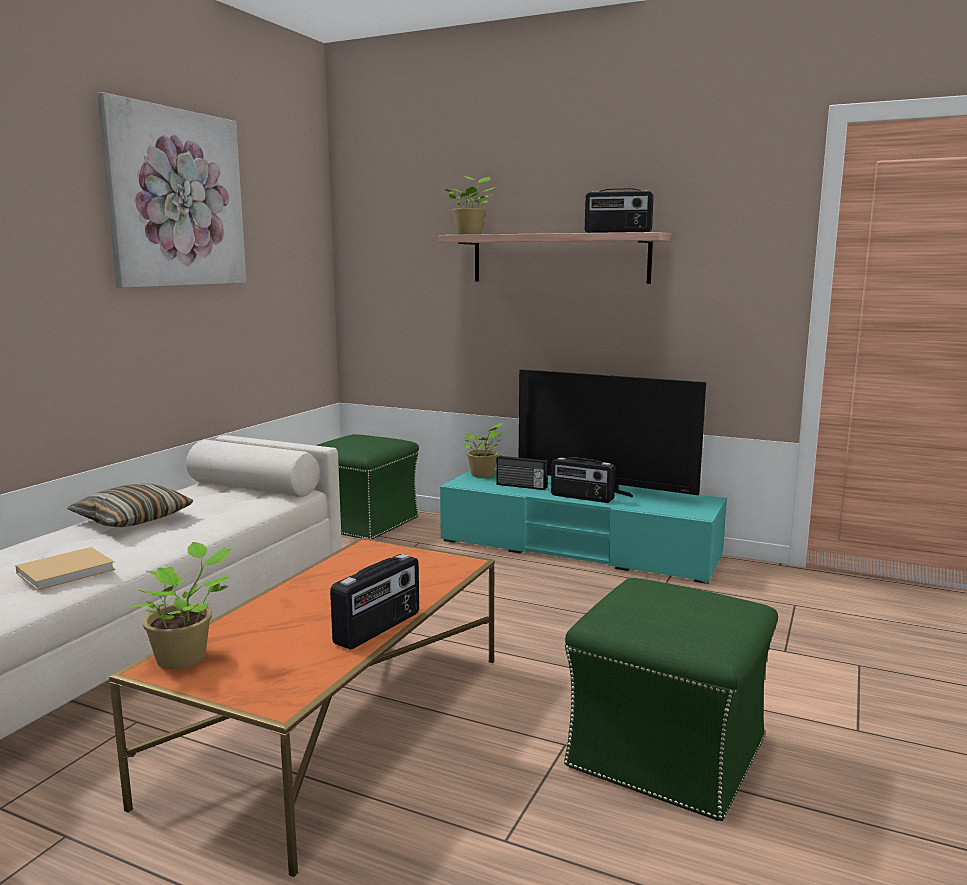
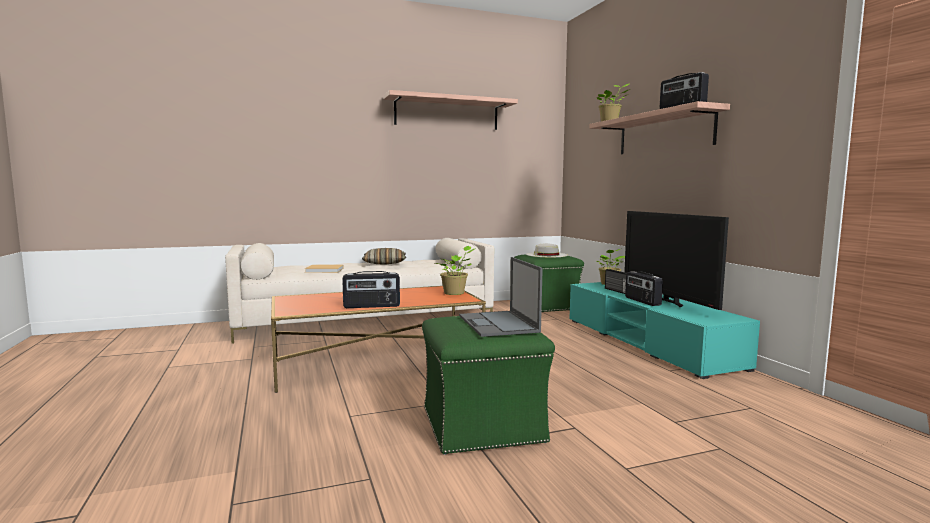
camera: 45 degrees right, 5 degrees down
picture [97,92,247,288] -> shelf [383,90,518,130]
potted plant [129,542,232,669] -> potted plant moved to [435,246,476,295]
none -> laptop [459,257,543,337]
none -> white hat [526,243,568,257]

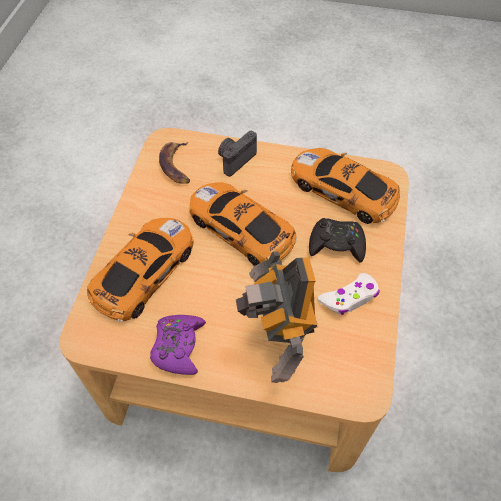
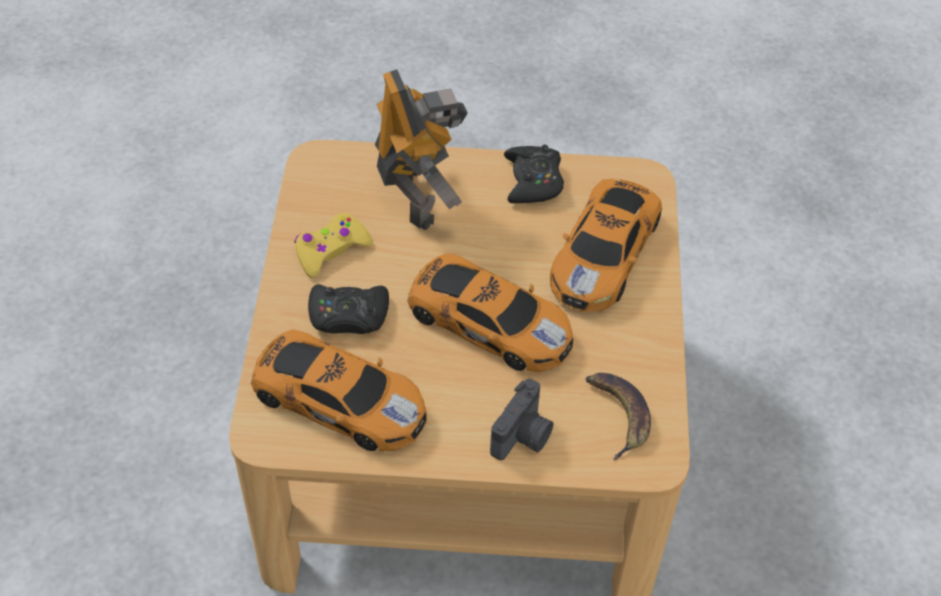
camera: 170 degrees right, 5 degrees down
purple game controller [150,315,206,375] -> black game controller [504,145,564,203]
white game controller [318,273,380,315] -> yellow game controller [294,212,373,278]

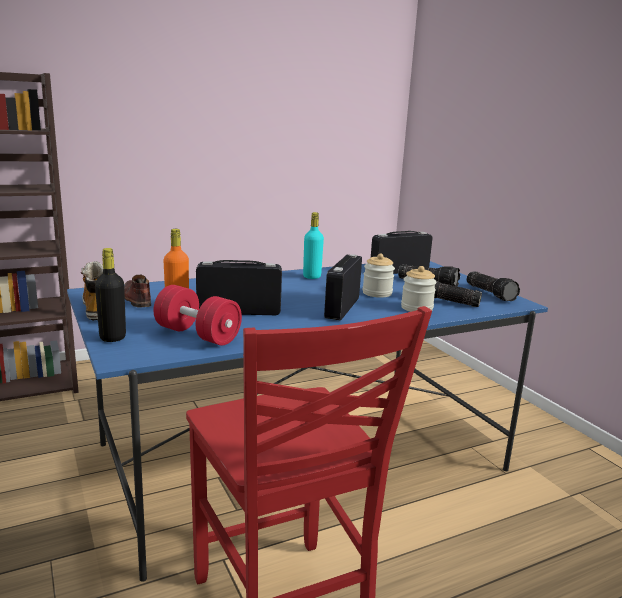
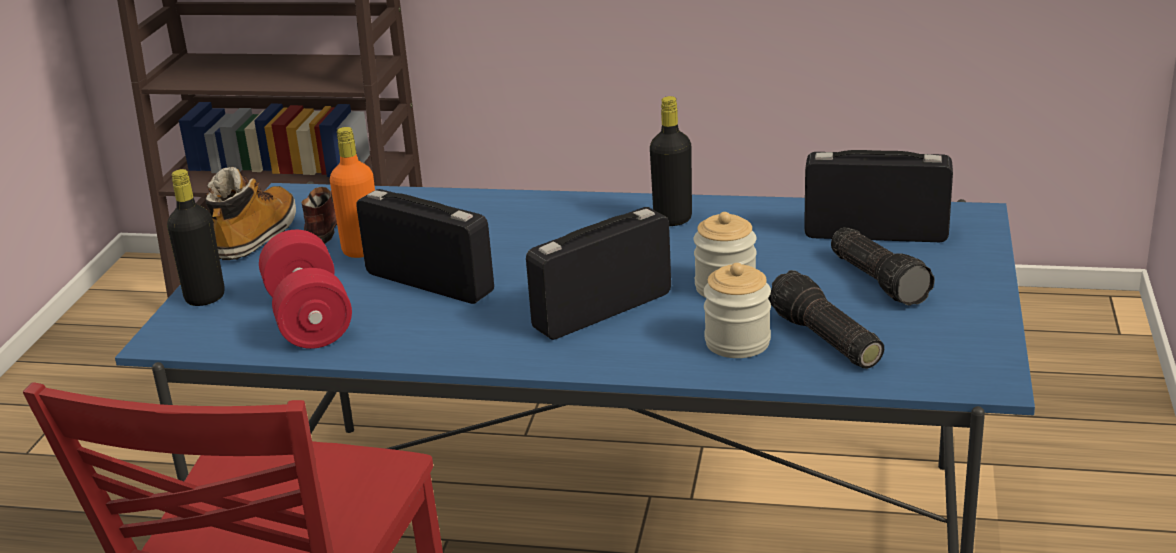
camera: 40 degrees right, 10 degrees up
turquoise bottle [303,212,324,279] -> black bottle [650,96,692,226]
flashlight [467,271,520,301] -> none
• • • • •
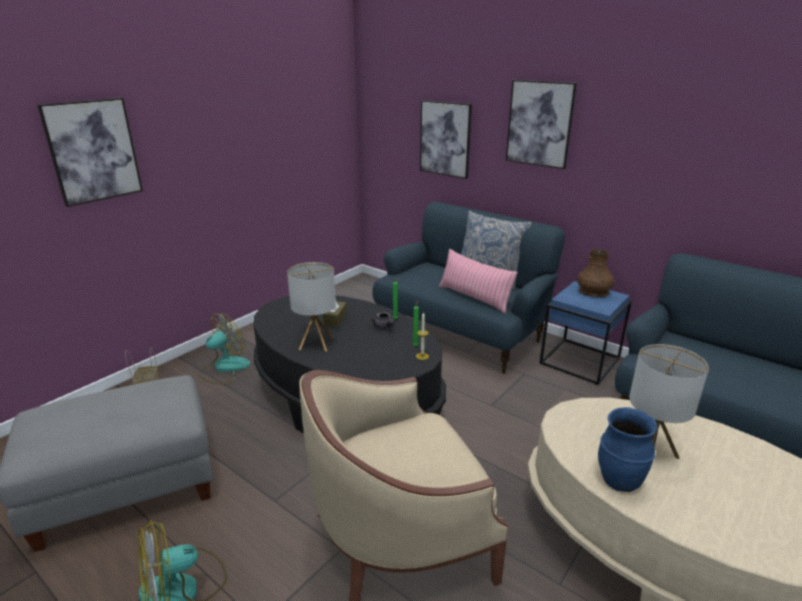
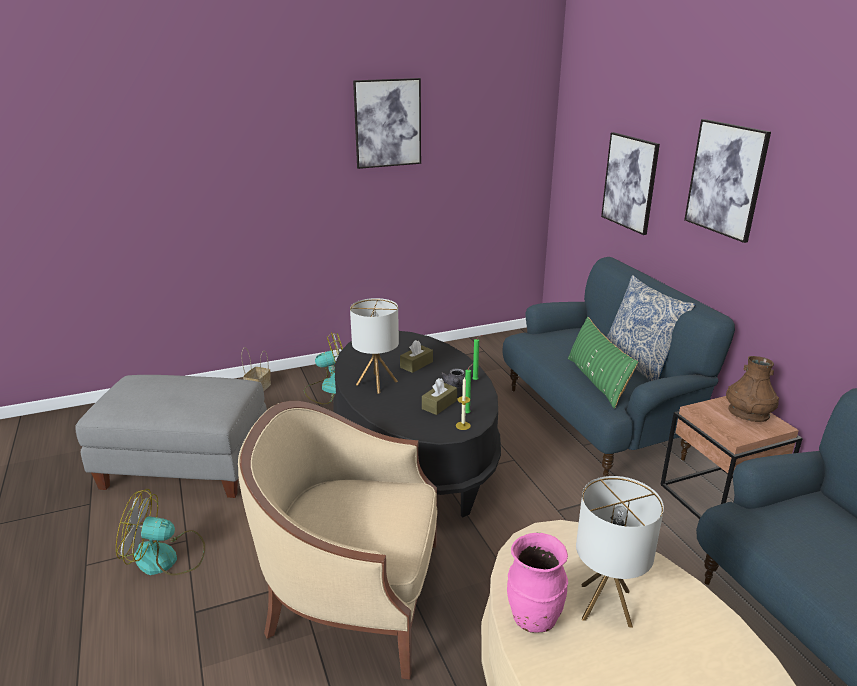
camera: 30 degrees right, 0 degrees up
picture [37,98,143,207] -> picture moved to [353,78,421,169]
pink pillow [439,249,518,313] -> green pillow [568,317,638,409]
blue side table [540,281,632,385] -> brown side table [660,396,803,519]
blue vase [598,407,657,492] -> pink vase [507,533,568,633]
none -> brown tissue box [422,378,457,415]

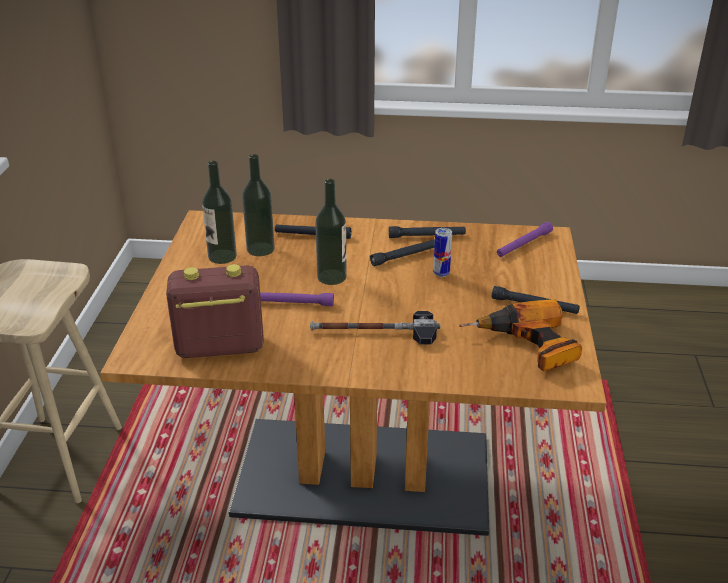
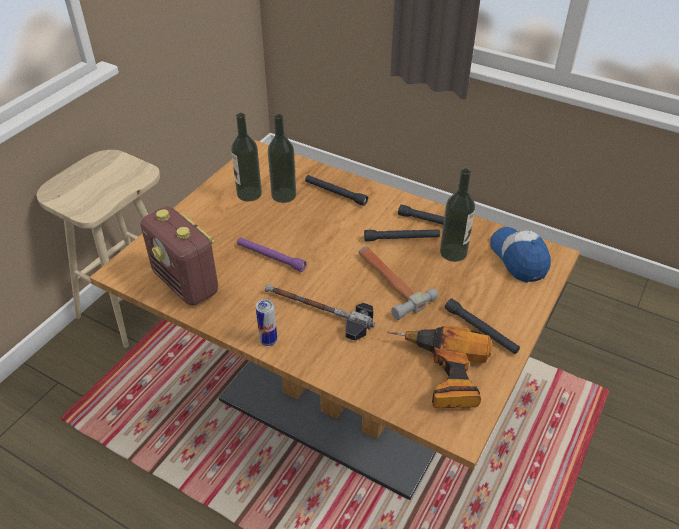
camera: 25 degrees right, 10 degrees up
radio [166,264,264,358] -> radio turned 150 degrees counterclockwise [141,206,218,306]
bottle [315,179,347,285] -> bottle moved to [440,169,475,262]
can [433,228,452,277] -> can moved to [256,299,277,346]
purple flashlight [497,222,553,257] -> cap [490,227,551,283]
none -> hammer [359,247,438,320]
• • • • •
All pictures are to be skipped. Output, word for word, the lines in the data above starting at the line containing "camera: 45 degrees right, 5 degrees down" and ending at the line containing "purple game controller".

camera: 45 degrees right, 5 degrees down
picture [97,92,247,288] -> shelf [383,90,518,130]
potted plant [129,542,232,669] -> potted plant moved to [435,246,476,295]
none -> laptop [459,257,543,337]
none -> white hat [526,243,568,257]

camera: 170 degrees right, 5 degrees down
purple game controller [150,315,206,375] -> black game controller [504,145,564,203]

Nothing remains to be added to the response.